▶ SELECTED EXTRACT:
A little after 4 p.m., Mohamed told attendees not to engage with the pro-Israeli counter-protesters in Schenley Plaza. She began a chant of “From the river to the sea, Palestine will be free,” before introducing the first speaker, Dani Klein from Jewish Voice for Peace, who listed the organizers’ demands, including an end of Israeli violence against Palestinians, U.S. funding for Israel’s military, and the ongoing nakba, referring to the 1948 displacement of more than 700,000 Palestinians and destruction of Palestinian homes, when the country of Israel self-established.

“We’re here to stand in solidarity with them, and we’re also demanding that Israel lift the blockade on Gaza and let Gaza live, give them access to clean water, to electricity, freedom of movement, just like every Jewish Israeli in historic Palestine has the right to do,” says Klein.
Israeli defense minister Benny Gantz recently said that Israel isn't planning for a ceasefire and “will not listen to moral preaching against our duty to protect the citizens of Israel,” and Israeli prime minister Benjamin Netanyahu said the Israeli military would “inflict blows on them [Hamas] that they couldn’t even dream of.”

▶ ENTRIES:
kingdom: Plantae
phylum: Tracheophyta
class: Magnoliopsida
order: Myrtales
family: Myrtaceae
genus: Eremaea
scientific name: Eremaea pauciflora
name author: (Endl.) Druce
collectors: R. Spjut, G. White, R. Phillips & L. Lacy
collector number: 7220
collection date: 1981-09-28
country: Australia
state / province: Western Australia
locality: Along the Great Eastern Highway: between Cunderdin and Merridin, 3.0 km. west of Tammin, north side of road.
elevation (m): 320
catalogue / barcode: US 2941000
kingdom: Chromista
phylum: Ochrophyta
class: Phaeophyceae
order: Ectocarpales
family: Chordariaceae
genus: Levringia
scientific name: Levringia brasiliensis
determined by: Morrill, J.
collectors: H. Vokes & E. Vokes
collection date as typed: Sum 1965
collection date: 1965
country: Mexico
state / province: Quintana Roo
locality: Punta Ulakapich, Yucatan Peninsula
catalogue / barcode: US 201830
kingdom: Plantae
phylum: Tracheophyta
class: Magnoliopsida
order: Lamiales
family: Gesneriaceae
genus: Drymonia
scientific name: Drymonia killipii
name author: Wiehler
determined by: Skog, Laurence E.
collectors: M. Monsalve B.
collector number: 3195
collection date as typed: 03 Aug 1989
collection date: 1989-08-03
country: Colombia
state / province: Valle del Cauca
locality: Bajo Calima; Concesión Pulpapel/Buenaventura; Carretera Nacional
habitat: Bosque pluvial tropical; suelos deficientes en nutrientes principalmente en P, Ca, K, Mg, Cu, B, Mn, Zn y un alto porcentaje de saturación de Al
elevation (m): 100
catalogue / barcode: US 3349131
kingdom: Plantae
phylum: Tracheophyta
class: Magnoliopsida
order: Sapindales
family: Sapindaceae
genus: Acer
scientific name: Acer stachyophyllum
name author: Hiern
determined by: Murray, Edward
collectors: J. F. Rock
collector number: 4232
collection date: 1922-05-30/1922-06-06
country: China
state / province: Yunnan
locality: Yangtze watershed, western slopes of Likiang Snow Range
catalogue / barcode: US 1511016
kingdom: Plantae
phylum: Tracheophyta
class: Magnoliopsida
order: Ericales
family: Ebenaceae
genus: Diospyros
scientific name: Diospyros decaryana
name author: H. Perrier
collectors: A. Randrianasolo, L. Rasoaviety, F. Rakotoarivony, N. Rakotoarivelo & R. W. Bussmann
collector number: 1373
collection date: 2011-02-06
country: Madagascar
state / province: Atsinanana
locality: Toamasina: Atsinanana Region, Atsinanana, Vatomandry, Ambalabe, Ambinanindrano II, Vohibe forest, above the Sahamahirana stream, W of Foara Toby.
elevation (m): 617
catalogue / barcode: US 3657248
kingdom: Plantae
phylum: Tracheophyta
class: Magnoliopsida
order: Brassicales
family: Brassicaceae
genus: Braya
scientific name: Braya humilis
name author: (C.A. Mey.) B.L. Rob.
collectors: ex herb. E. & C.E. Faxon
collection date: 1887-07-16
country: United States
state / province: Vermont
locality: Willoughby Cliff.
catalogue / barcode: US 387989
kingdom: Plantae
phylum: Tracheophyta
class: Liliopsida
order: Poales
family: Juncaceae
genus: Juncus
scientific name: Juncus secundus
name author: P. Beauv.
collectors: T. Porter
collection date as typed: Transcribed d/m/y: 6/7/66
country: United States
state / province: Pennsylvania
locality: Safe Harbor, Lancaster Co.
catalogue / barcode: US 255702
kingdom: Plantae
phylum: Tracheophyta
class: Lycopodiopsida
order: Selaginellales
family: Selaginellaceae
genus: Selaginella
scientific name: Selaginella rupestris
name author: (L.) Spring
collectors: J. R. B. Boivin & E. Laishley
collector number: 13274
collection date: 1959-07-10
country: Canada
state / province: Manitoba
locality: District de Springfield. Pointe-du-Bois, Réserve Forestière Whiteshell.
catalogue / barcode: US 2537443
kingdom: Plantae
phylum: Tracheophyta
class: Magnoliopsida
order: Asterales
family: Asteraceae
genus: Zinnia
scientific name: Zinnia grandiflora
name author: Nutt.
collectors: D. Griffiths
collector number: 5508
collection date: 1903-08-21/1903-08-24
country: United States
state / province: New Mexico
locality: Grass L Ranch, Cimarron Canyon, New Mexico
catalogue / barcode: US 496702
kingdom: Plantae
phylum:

▶ REQUIRED TASK 1: Translate this sentence from the protest excerpt into Spanish: "A little after 4 p.m., Mohamed told attendees not to engage with the pro-Israeli counter-protesters in Schenley Plaza."
▶ REQUIRED TASK 2: Reproduce the protest excerpt starting at the words "A little after" and stopping after "of Israel self-established.", swapping "attendees" for "participants".
▶ REQUIRED TASK 3: Name every person mentioned in the protest excerpt.

▶ COMPLETE OUTPUT 1: Poco después de las 4 p. m., Mohamed les dijo a los asistentes que no se enfrentaran con los contramanifestantes proisraelíes en Schenley Plaza.

▶ COMPLETE OUTPUT 2:
A little after 4 p.m., Mohamed told participants not to engage with the pro-Israeli counter-protesters in Schenley Plaza. She began a chant of “From the river to the sea, Palestine will be free,” before introducing the first speaker, Dani Klein from Jewish Voice for Peace, who listed the organizers’ demands, including an end of Israeli violence against Palestinians, U.S. funding for Israel’s military, and the ongoing nakba, referring to the 1948 displacement of more than 700,000 Palestinians and destruction of Palestinian homes, when the country of Israel self-established.

▶ COMPLETE OUTPUT 3: Mohamed, Dani Klein, Benny Gantz, Benjamin Netanyahu